The admission process in these schools was completed by March, while the schools gave the required information in regard to the EWS seats by the end of May.

Some of the schools that have filled up all their EWS seats under the RTE Act, include Bhavan Vidyalaya School in Sector 33 with 25 seats, Chitkara International School in Sector 25 with 16 reserved seats, Stepping Stones School in Sector 38 with 20 seats, Strawberry Field World School in Sector 26 with 40 seats, Delhi Public School in Sector 40 with 37 seats and St Soldiers International School in Sector 28 with 22 seats.

The schools, where the most number of seats are still vacant include Shishu Niketan Model School in Sector 43 with 11 seats, St Stephen’s School and Shishu Niketan in Sector 22 with seven seats, Bal Niketan Model Senior Secondary School in Sector 37 with 22 seats and Adarsh Public School in Sector 20 with four seats. Most of the school heads stated that the seats have not been left vacant deliberately, but because there are no more EWS students in their areas who came to apply for admission. The schools that had not filled the requisite number of EWS seats under the UT administration’s land allotment scheme, the UT estate office had issued them showcause notices for which they have been called for a hearing beginning September 24 onwards.

Source: The Indian Express

Ludhiana | Pvt schools’ scoreboard: RTE seats: 2.4L; Taken: 0

Ludhiana: Not a single seat was filled in any of the 88 private unaided schools in Ludhiana district under the Right To Education (RTE) Act in the past three years. A report prepared by the district education office on the number of students who took admission under the 25% quota of the RTE Act threw up the startling fact. It showed that though 2,43,505 seats were reserved for economically-weaker section children in private unaided schools in the past three years, not a single students was enrolled under it.

The additional deputy commissioner (general) had asked the district education department to prepare report on the total number of students enrolled in the past three years, total numbers of students who took admission under 25% quota of the RTE Act and the number of seats vacant under the RTE quota.

The report submitted by the district education office (elementary) stated that 9,74,024 students from class I to class VIII enrolled in private unaided schools (2,97,859 in 2012-13, 3,34,652 in 2013-14 and 3,41,513 in 2014-15). And the number of reserved seats were 74,464, 83,663 and 85,378 (total 2,43,505) in 2012-13, 2013-14 and 2014-15, respectively. But not a single seat was availed of by any EWS student.

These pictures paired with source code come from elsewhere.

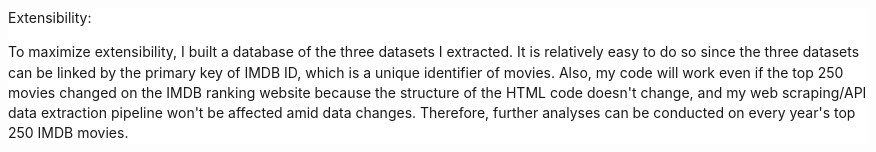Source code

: Extensibility:

To maximize extensibility, I built a database of the three datasets I extracted. It is relatively easy to do so since the three datasets can be linked by the primary key of IMDB ID, which is a unique identifier of movies. Also, my code will work even if the top 250 movies changed on the IMDB ranking website because the structure of the HTML code doesn't change, and my web scraping/API data extraction pipeline won't be affected amid data changes. Therefore, further analyses can be conducted on every year's top 250 IMDB movies.
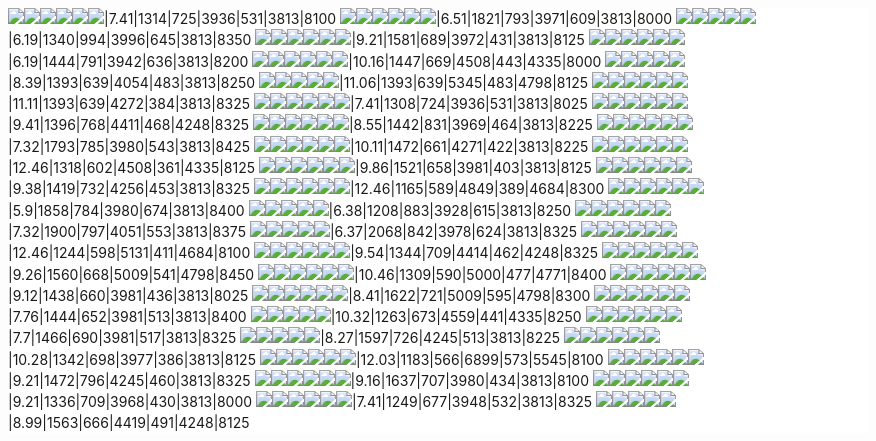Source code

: ![](/item/3004.png)![](/item/3091.png)![](/item/1001.png)![](/item/1053.png)![](/item/1055.png)![](/item/1036.png)|7.41|1314|725|3936|531|3813|8100
![](/item/6676.png)![](/item/3036.png)![](/item/1001.png)![](/item/1053.png)![](/item/1055.png)![](/item/1036.png)|6.51|1821|793|3971|609|3813|8000
![](/item/3095.png)![](/item/3153.png)![](/item/1001.png)![](/item/1055.png)![](/item/1038.png)|6.19|1340|994|3996|645|3813|8350
![](/item/6676.png)![](/item/6695.png)![](/item/1001.png)![](/item/1053.png)![](/item/1055.png)![](/item/1037.png)|9.21|1581|689|3972|431|3813|8125
![](/item/3091.png)![](/item/3033.png)![](/item/1001.png)![](/item/1053.png)![](/item/1055.png)![](/item/1036.png)|6.19|1444|791|3942|636|3813|8200
![](/item/6035.png)![](/item/3036.png)![](/item/1001.png)![](/item/1053.png)![](/item/1055.png)![](/item/1036.png)|10.16|1447|669|4508|443|4335|8000
![](/item/3074.png)![](/item/3046.png)![](/item/1001.png)![](/item/1055.png)![](/item/1038.png)|8.39|1393|639|4054|483|3813|8250
![](/item/3072.png)![](/item/6333.png)![](/item/1001.png)![](/item/1055.png)![](/item/1037.png)|11.06|1393|639|5345|483|4798|8125
![](/item/3156.png)![](/item/3139.png)![](/item/1001.png)![](/item/1053.png)![](/item/1055.png)![](/item/1037.png)|11.11|1393|639|4272|384|3813|8325
![](/item/3179.png)![](/item/3091.png)![](/item/1001.png)![](/item/1053.png)![](/item/1055.png)![](/item/1037.png)|7.41|1308|724|3936|531|3813|8025
![](/item/3095.png)![](/item/6609.png)![](/item/1001.png)![](/item/1053.png)![](/item/1055.png)![](/item/1037.png)|9.41|1396|768|4411|468|4248|8325
![](/item/3179.png)![](/item/6671.png)![](/item/1001.png)![](/item/1053.png)![](/item/1055.png)![](/item/1037.png)|8.55|1442|831|3969|464|3813|8225
![](/item/3508.png)![](/item/3036.png)![](/item/1001.png)![](/item/1053.png)![](/item/1055.png)![](/item/1037.png)|7.32|1793|785|3980|543|3813|8425
![](/item/3156.png)![](/item/3508.png)![](/item/1001.png)![](/item/1053.png)![](/item/1055.png)![](/item/1037.png)|10.11|1472|661|4271|422|3813|8225
![](/item/6695.png)![](/item/6035.png)![](/item/1001.png)![](/item/1053.png)![](/item/1055.png)![](/item/1037.png)|12.46|1318|602|4508|361|4335|8125
![](/item/6696.png)![](/item/6695.png)![](/item/1001.png)![](/item/1053.png)![](/item/1055.png)![](/item/1037.png)|9.86|1521|658|3981|403|3813|8125
![](/item/3156.png)![](/item/3087.png)![](/item/1001.png)![](/item/1053.png)![](/item/1055.png)![](/item/1037.png)|9.38|1419|732|4256|453|3813|8325
![](/item/3139.png)![](/item/3748.png)![](/item/1001.png)![](/item/1053.png)![](/item/1055.png)![](/item/1036.png)|12.46|1165|589|4849|389|4684|8300
![](/item/6675.png)![](/item/3036.png)![](/item/1001.png)![](/item/1053.png)![](/item/1055.png)![](/item/1036.png)|5.9|1858|784|3980|674|3813|8400
![](/item/6671.png)![](/item/3091.png)![](/item/1001.png)![](/item/1053.png)![](/item/1055.png)|6.38|1208|883|3928|615|3813|8250
![](/item/3074.png)![](/item/3036.png)![](/item/1001.png)![](/item/1055.png)![](/item/1037.png)![](/item/1036.png)|7.32|1900|797|4051|553|3813|8375
![](/item/3036.png)![](/item/3142.png)![](/item/1053.png)![](/item/1055.png)![](/item/1037.png)|6.37|2068|842|3978|624|3813|8325
![](/item/3156.png)![](/item/3748.png)![](/item/1001.png)![](/item/1053.png)![](/item/1055.png)![](/item/1036.png)|12.46|1244|598|5131|411|4684|8100
![](/item/3087.png)![](/item/6609.png)![](/item/1001.png)![](/item/1053.png)![](/item/1055.png)![](/item/1037.png)|9.54|1344|709|4414|462|4248|8325
![](/item/6333.png)![](/item/3142.png)![](/item/1053.png)![](/item/1055.png)![](/item/1036.png)![](/item/1036.png)|9.26|1560|668|5009|541|4798|8450
![](/item/6609.png)![](/item/6630.png)![](/item/1001.png)![](/item/1055.png)![](/item/1038.png)![](/item/1036.png)|10.46|1309|590|5000|477|4771|8400
![](/item/3031.png)![](/item/3006.png)![](/item/1053.png)![](/item/1055.png)![](/item/1038.png)![](/item/1037.png)|9.12|1438|660|3981|436|3813|8025
![](/item/6333.png)![](/item/3036.png)![](/item/1001.png)![](/item/1053.png)![](/item/1055.png)![](/item/1036.png)|8.41|1622|721|5009|595|4798|8300
![](/item/3139.png)![](/item/6675.png)![](/item/1001.png)![](/item/1053.png)![](/item/1055.png)![](/item/1036.png)|7.76|1444|652|3981|513|3813|8400
![](/item/6630.png)![](/item/3094.png)![](/item/1001.png)![](/item/1055.png)![](/item/1038.png)|10.32|1263|673|4559|441|4335|8250
![](/item/3046.png)![](/item/3033.png)![](/item/1001.png)![](/item/1053.png)![](/item/1055.png)![](/item/1037.png)|7.7|1466|690|3981|517|3813|8325
![](/item/3031.png)![](/item/3072.png)![](/item/1001.png)![](/item/1055.png)![](/item/1037.png)|8.27|1597|726|4245|513|3813|8225
![](/item/6695.png)![](/item/3094.png)![](/item/1001.png)![](/item/1053.png)![](/item/1055.png)![](/item/1037.png)|10.28|1342|698|3977|386|3813|8125
![](/item/3071.png)![](/item/3026.png)![](/item/1001.png)![](/item/1053.png)![](/item/1055.png)![](/item/1036.png)|12.03|1183|566|6899|573|5545|8100
![](/item/3156.png)![](/item/3095.png)![](/item/1001.png)![](/item/1053.png)![](/item/1055.png)![](/item/1037.png)|9.21|1472|796|4245|460|3813|8325
![](/item/3004.png)![](/item/6694.png)![](/item/1001.png)![](/item/1053.png)![](/item/1055.png)![](/item/1036.png)|9.16|1637|707|3980|434|3813|8100
![](/item/6676.png)![](/item/3094.png)![](/item/1001.png)![](/item/1053.png)![](/item/1055.png)![](/item/1036.png)|9.21|1336|709|3968|430|3813|8000
![](/item/6676.png)![](/item/3085.png)![](/item/1001.png)![](/item/1053.png)![](/item/1055.png)![](/item/1037.png)|7.41|1249|677|3948|532|3813|8325
![](/item/6609.png)![](/item/3142.png)![](/item/1053.png)![](/item/1055.png)![](/item/1037.png)|8.99|1563|666|4419|491|4248|8125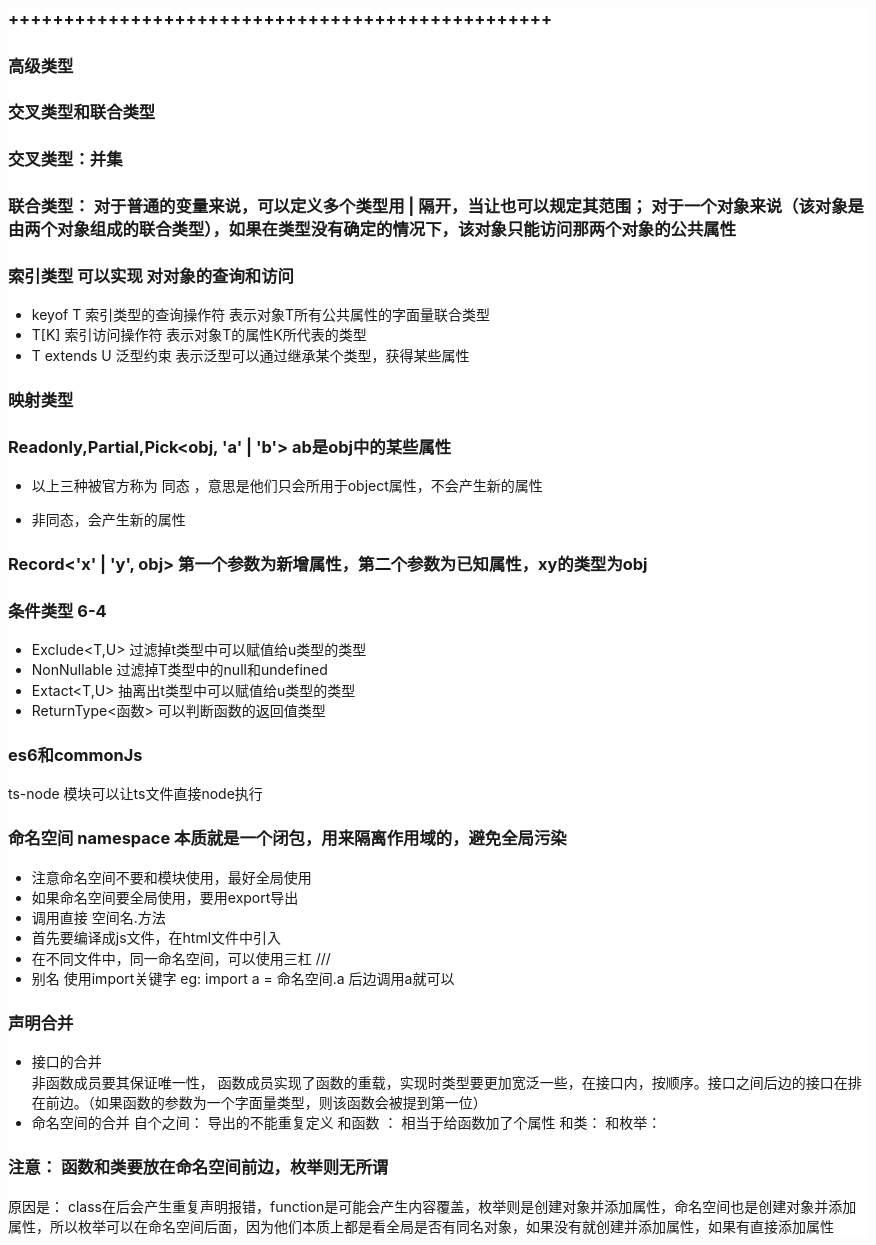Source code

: ### +++++++++++++++++++++++++++++++++++++++++++++++++

 ### 高级类型

### 交叉类型和联合类型

  ### 交叉类型：并集
  ### 联合类型： 对于普通的变量来说，可以定义多个类型用  |   隔开，当让也可以规定其范围；  对于一个对象来说（该对象是由两个对象组成的联合类型），如果在类型没有确定的情况下，该对象只能访问那两个对象的公共属性

### 索引类型    可以实现  对对象的查询和访问

  * keyof T
      索引类型的查询操作符    表示对象T所有公共属性的字面量联合类型
  * T[K]
      索引访问操作符      表示对象T的属性K所代表的类型
  * T extends U
    泛型约束        表示泛型可以通过继承某个类型，获得某些属性

### 映射类型

  ### Readonly<obj>,Partial<obj>,Pick<obj, 'a' | 'b'>   ab是obj中的某些属性
  * 以上三种被官方称为  同态    ，意思是他们只会所用于object属性，不会产生新的属性 

  * 非同态，会产生新的属性
  ### Record<'x' | 'y', obj>  第一个参数为新增属性，第二个参数为已知属性，xy的类型为obj

### 条件类型   6-4
  
  * Exclude<T,U>  过滤掉t类型中可以赋值给u类型的类型
  * NonNullable<T>   过滤掉T类型中的null和undefined
  * Extact<T,U> 抽离出t类型中可以赋值给u类型的类型
  * ReturnType<函数> 可以判断函数的返回值类型

### es6和commonJs
  ts-node   模块可以让ts文件直接node执行

### 命名空间  namespace   本质就是一个闭包，用来隔离作用域的，避免全局污染
  * 注意命名空间不要和模块使用，最好全局使用
  * 如果命名空间要全局使用，要用export导出
  * 调用直接 空间名.方法 
  * 首先要编译成js文件，在html文件中引入
  * 在不同文件中，同一命名空间，可以使用三杠     /// <reference path="路径">
  * 别名     使用import关键字    eg:  import a = 命名空间.a    后边调用a就可以

### 声明合并  
  * 接口的合并  
      非函数成员要其保证唯一性，
      函数成员实现了函数的重载，实现时类型要更加宽泛一些，在接口内，按顺序。接口之间后边的接口在排在前边。（如果函数的参数为一个字面量类型，则该函数会被提到第一位）
  * 命名空间的合并 
      自个之间：  导出的不能重复定义
      和函数  ：  相当于给函数加了个属性
      和类：
      和枚举：
  ### 注意： 函数和类要放在命名空间前边，枚举则无所谓
  原因是：
      class在后会产生重复声明报错，function是可能会产生内容覆盖，枚举则是创建对象并添加属性，命名空间也是创建对象并添加属性，所以枚举可以在命名空间后面，因为他们本质上都是看全局是否有同名对象，如果没有就创建并添加属性，如果有直接添加属性
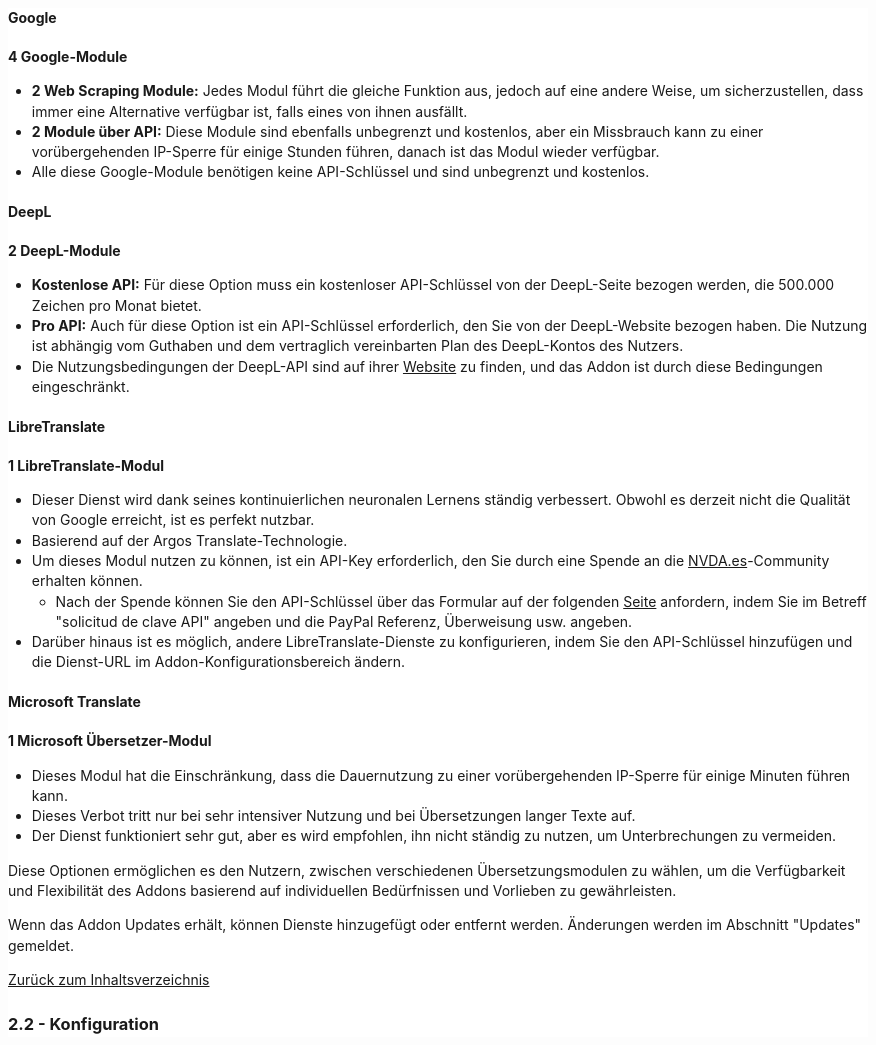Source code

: <h4 id="google">Google</h4>

**4 Google-Module**

- **2 Web Scraping Module:** Jedes Modul führt die gleiche Funktion aus, jedoch auf eine andere Weise, um sicherzustellen, dass immer eine Alternative verfügbar ist, falls eines von ihnen ausfällt.
- **2 Module über API:** Diese Module sind ebenfalls unbegrenzt und kostenlos, aber ein Missbrauch kann zu einer vorübergehenden IP-Sperre für einige Stunden führen, danach ist das Modul wieder verfügbar.
- Alle diese Google-Module benötigen keine API-Schlüssel und sind unbegrenzt und kostenlos.

<h4 id="deepl">DeepL</h4>

**2 DeepL-Module**

- **Kostenlose API:** Für diese Option muss ein kostenloser API-Schlüssel von der DeepL-Seite bezogen werden, die 500.000 Zeichen pro Monat bietet.
- **Pro API:** Auch für diese Option ist ein API-Schlüssel erforderlich, den Sie von der DeepL-Website bezogen haben. Die Nutzung ist abhängig vom Guthaben und dem vertraglich vereinbarten Plan des DeepL-Kontos des Nutzers.
- Die Nutzungsbedingungen der DeepL-API sind auf ihrer [Website](https://www.deepl.com/en/pro/change-plan#developer) zu finden, und das Addon ist durch diese Bedingungen eingeschränkt.

<h4 id="libretranslate">LibreTranslate</h4>

**1 LibreTranslate-Modul**

- Dieser Dienst wird dank seines kontinuierlichen neuronalen Lernens ständig verbessert. Obwohl es derzeit nicht die Qualität von Google erreicht, ist es perfekt nutzbar.
- Basierend auf der Argos Translate-Technologie.
- Um dieses Modul nutzen zu können, ist ein API-Key erforderlich, den Sie durch eine Spende an die [NVDA.es](https://nvda.es/donaciones/)-Community erhalten können.
  - Nach der Spende können Sie den API-Schlüssel über das Formular auf der folgenden [Seite](https://nvda.es/contacto/) anfordern, indem Sie im Betreff "solicitud de clave API" angeben und die PayPal Referenz, Überweisung usw. angeben.
- Darüber hinaus ist es möglich, andere LibreTranslate-Dienste zu konfigurieren, indem Sie den API-Schlüssel hinzufügen und die Dienst-URL im Addon-Konfigurationsbereich ändern.

<h4 id="microsoft-translate">Microsoft Translate</h4>

**1 Microsoft Übersetzer-Modul**

- Dieses Modul hat die Einschränkung, dass die Dauernutzung zu einer vorübergehenden IP-Sperre für einige Minuten führen kann.
- Dieses Verbot tritt nur bei sehr intensiver Nutzung und bei Übersetzungen langer Texte auf.
- Der Dienst funktioniert sehr gut, aber es wird empfohlen, ihn nicht ständig zu nutzen, um Unterbrechungen zu vermeiden.

Diese Optionen ermöglichen es den Nutzern, zwischen verschiedenen Übersetzungsmodulen zu wählen, um die Verfügbarkeit und Flexibilität des Addons basierend auf individuellen Bedürfnissen und Vorlieben zu gewährleisten.

Wenn das Addon Updates erhält, können Dienste hinzugefügt oder entfernt werden. Änderungen werden im Abschnitt "Updates" gemeldet.

[Zurück zum Inhaltsverzeichnis](#Inhaltsverzeichnis)

<h3 id="Konfiguration">2.2 - Konfiguration</h3>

The Right to Education Act was introduced in 2009 under which every school, (government, aided and private unaided) has to reserve 25% seats between class I and class VIII for underprivileged students in the age group of 6 to 14 years.

The district education office (elementary) also wrote that neither any candidate seeking admission under the RTE Act approached the office nor any private unaided school.

District education officer (elementary) Gurjot Singh said, “Under the RTE module, there are three ways to get admission under the reserved quota of RTE. The candidate can approach us directly or he can approach the school or the school can approach the department. Once a private school approaches us, then we write to the education department to release budget. The education department has to pay for the free education under the RTE quota.”

As children from the EWS category did not take the 2,43,505 seats, these were filled by other students.

The director of All Punjab Private Unaided CBSE Schools, Rajesh Rudra, said, “Initially, we keep 25% seats for underprivileged students. But when no candidate approaches us to get admission under the RTE Act, we fill those reserved seats.”